"Many days have passed; Only a few remain now." Simple, candid words. Words which say little, yet span a lifetime. It is in these sparing words that sixty-five year old Bai - who was employed to care for me during my childhood - sums up her life of privation and suffering. As a little girl, my days were enlivened by moments with her - listening to her hilarious aphorisms, eating her delicious laddus of leftover rotis, ghee and sugar, and warming myself around her wood fires in the winters.

But despite our close relationship, I am ashamed to admit that I know very little about Bai's life before she moved into our house as a domestic help. Fleeting statements from her have hinted at a childhood of penury, marriage at a precariously early age to an abusive man, an early widowhood, and the hardship which followed. "Listen to me - I have seen it all. I have gone to bed on an empty stomach", she would tell me on rare occasions. Though I wanted to know more, I did not have the courage to ask her to summon up memories of all the sadness she had endured. So when I came across the much acclaimed autobiography of Baby Halder - a domestic worker I gravitated towards it for my own reasons. Perhaps I would find Bai in the book, speaking through the author's voice.

I was not wrong. Baby Halder's life seemed to traverse a similar trajectory to Bai's, or for that matter, millions of poor, exploited women in an India where they are treated as lesser human beings. Victims of an endless cycle of poverty, their needs are routinely ignored, their aspirations systematically thwarted. Like Bai, Baby too was married off at a tender age. Her husband - twice as old as she was then - also turned out to be violent, abusing her verbally and beating her often. Soon, she was forced into a life of drudgery as a domestic worker, her days filled with mindless chores in other people's homes. However, here the similarities end, for Baby Halder, unlike most women of her background, can read and write. Her schooling up to the seventh standard equipped her to recount her life in her Bengali book Aalo Aandhari (Light and Darkness), a story which saddens us with its matter-of-fact narrative of a life of tribulation, but also makes us rejoice vicariously in its extraordinary triumph.

Childhood

Translated into English as A Life Less Ordinary, Baby's memoir begins like an innocent school essay, interspersed with swirling snowflakes, flowering hills and an occasional, joyous rainbow - elements of her life as a little girl in Dalhousie. However, in tune with her short-lived childhood, these happy reminiscences are numbered as well. For soon, we find her drawing sketches of an often absent, abusive father, and a frustrated mother who abandoned the family, pressing a coin into the four-year-old Baby's palm before walking away. The coin served as an unforgettable memory of a mother whom she saw only years later. She received no love from her step-mother either, who beat her often.

Instructions to follow: Reproduce verbatim the passage of the essay on Baby Halder's memoir starting with "But despite our" and going on through "the author's voice.".

Human keypoint data:
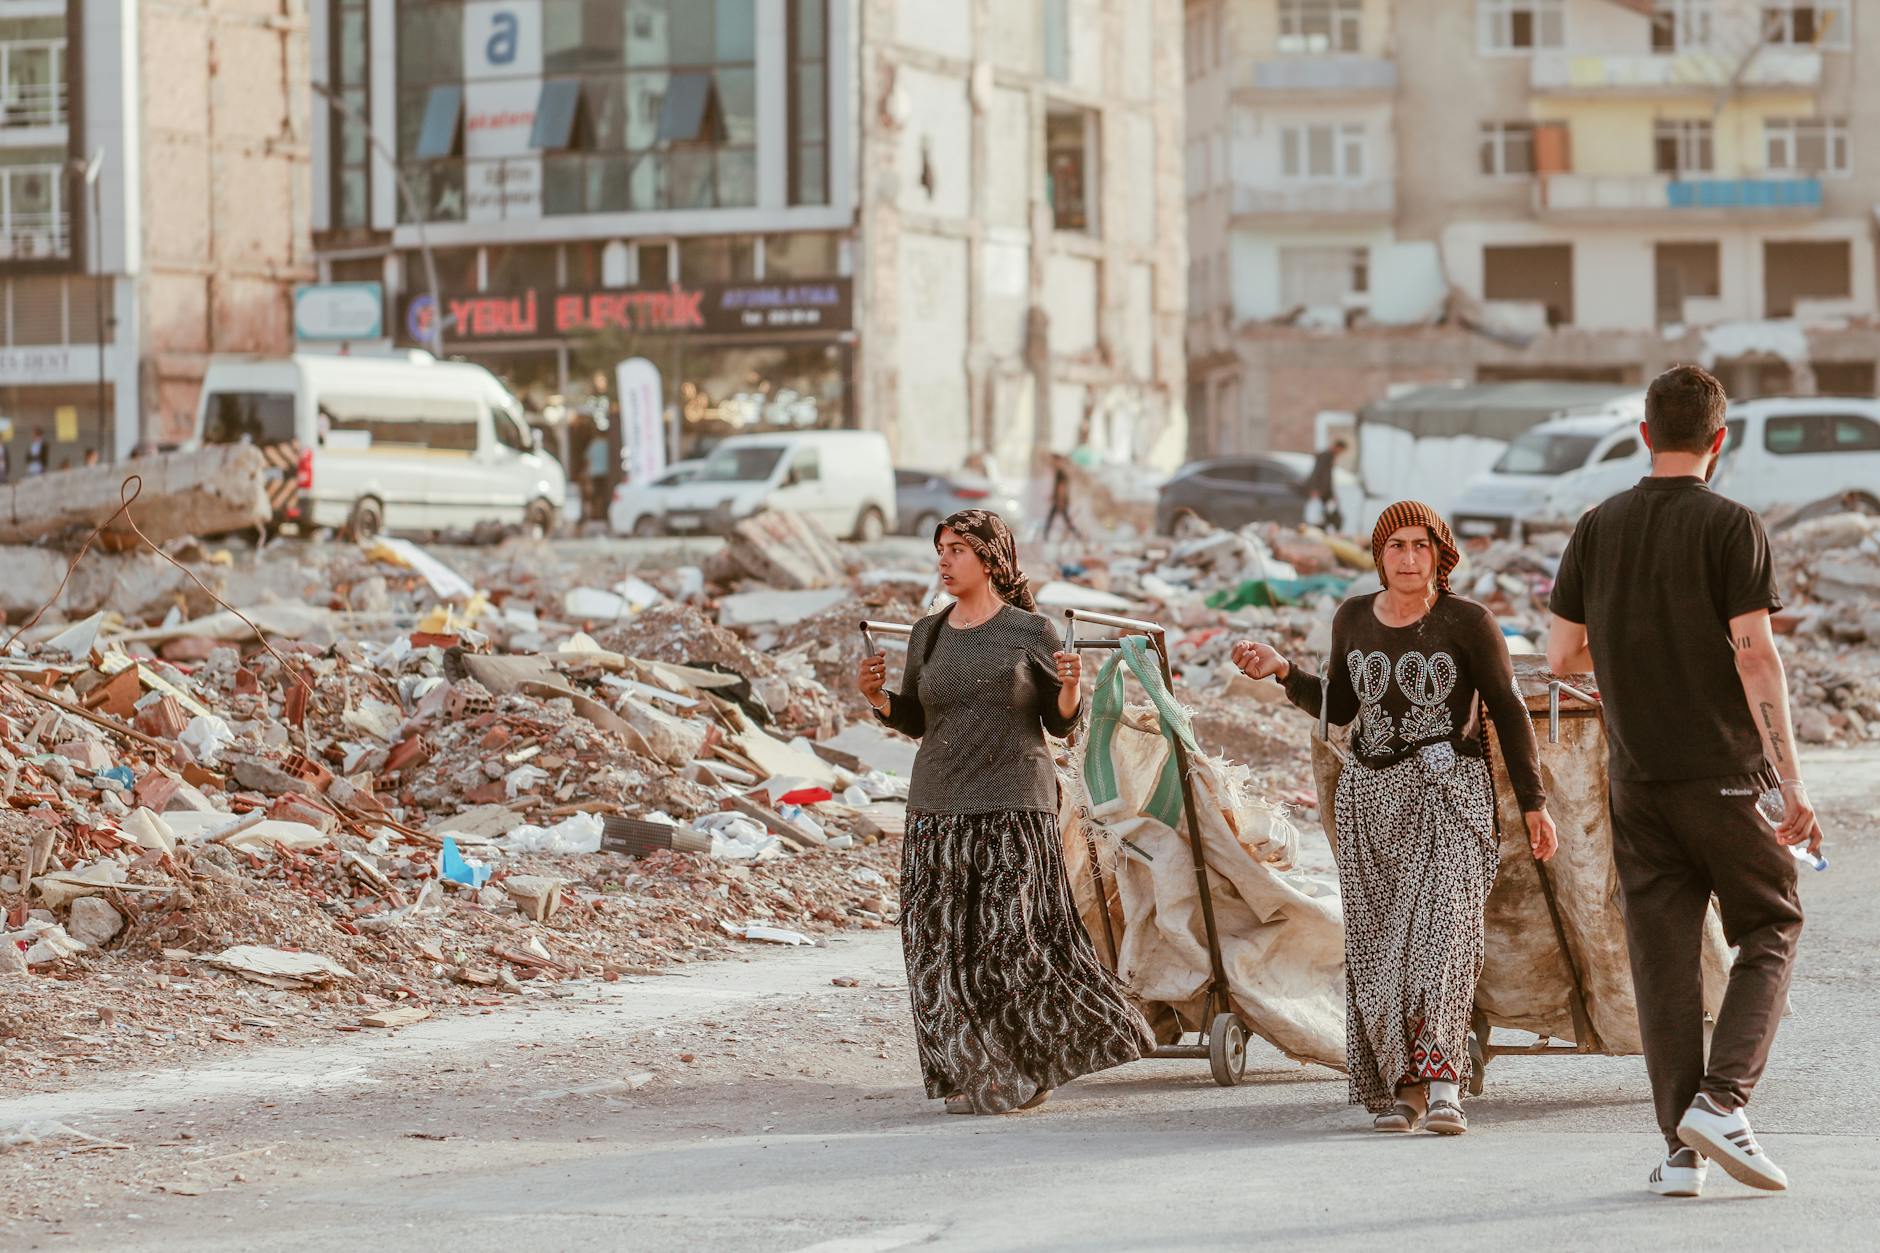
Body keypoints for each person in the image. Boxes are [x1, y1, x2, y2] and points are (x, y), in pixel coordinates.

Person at [1546, 364, 1815, 1198]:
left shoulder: (1596, 527)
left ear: (1644, 437)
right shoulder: (1734, 526)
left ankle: (1679, 1155)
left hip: (1637, 778)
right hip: (1727, 774)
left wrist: (1633, 661)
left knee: (1663, 963)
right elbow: (1755, 653)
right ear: (1720, 440)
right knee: (1771, 923)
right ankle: (1723, 1101)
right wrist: (1794, 782)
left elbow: (1561, 659)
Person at [1233, 501, 1557, 1135]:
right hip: (1370, 804)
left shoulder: (1470, 622)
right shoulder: (1352, 617)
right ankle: (1402, 1091)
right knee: (1382, 951)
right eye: (1396, 546)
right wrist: (1282, 673)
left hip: (1450, 796)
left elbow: (1510, 712)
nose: (1409, 558)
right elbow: (1343, 705)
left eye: (1421, 545)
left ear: (1440, 554)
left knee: (1443, 941)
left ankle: (1444, 1085)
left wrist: (1533, 803)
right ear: (1379, 556)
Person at [856, 509, 1153, 1114]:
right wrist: (876, 699)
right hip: (938, 805)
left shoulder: (1031, 632)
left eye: (958, 549)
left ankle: (1031, 1066)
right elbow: (917, 718)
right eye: (940, 547)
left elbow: (1059, 723)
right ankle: (972, 1068)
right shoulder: (927, 634)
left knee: (1011, 941)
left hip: (1014, 803)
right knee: (940, 946)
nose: (944, 559)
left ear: (991, 560)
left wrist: (1070, 689)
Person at [1306, 438, 1349, 532]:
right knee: (1323, 515)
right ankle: (1320, 531)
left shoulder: (1330, 457)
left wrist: (1333, 494)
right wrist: (1314, 489)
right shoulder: (1325, 456)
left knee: (1329, 514)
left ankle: (1325, 531)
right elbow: (1316, 473)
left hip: (1326, 492)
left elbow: (1328, 478)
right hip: (1321, 492)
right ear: (1337, 447)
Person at [1042, 454, 1081, 542]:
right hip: (1059, 500)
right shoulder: (1059, 473)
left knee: (1057, 519)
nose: (1052, 463)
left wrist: (1060, 500)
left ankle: (1078, 535)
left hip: (1060, 501)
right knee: (1060, 519)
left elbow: (1061, 488)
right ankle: (1077, 535)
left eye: (1054, 461)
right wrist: (1053, 496)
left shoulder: (1060, 473)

Exercise response:
But despite our close relationship, I am ashamed to admit that I know very little about Bai's life before she moved into our house as a domestic help. Fleeting statements from her have hinted at a childhood of penury, marriage at a precariously early age to an abusive man, an early widowhood, and the hardship which followed. "Listen to me - I have seen it all. I have gone to bed on an empty stomach", she would tell me on rare occasions. Though I wanted to know more, I did not have the courage to ask her to summon up memories of all the sadness she had endured. So when I came across the much acclaimed autobiography of Baby Halder - a domestic worker I gravitated towards it for my own reasons. Perhaps I would find Bai in the book, speaking through the author's voice.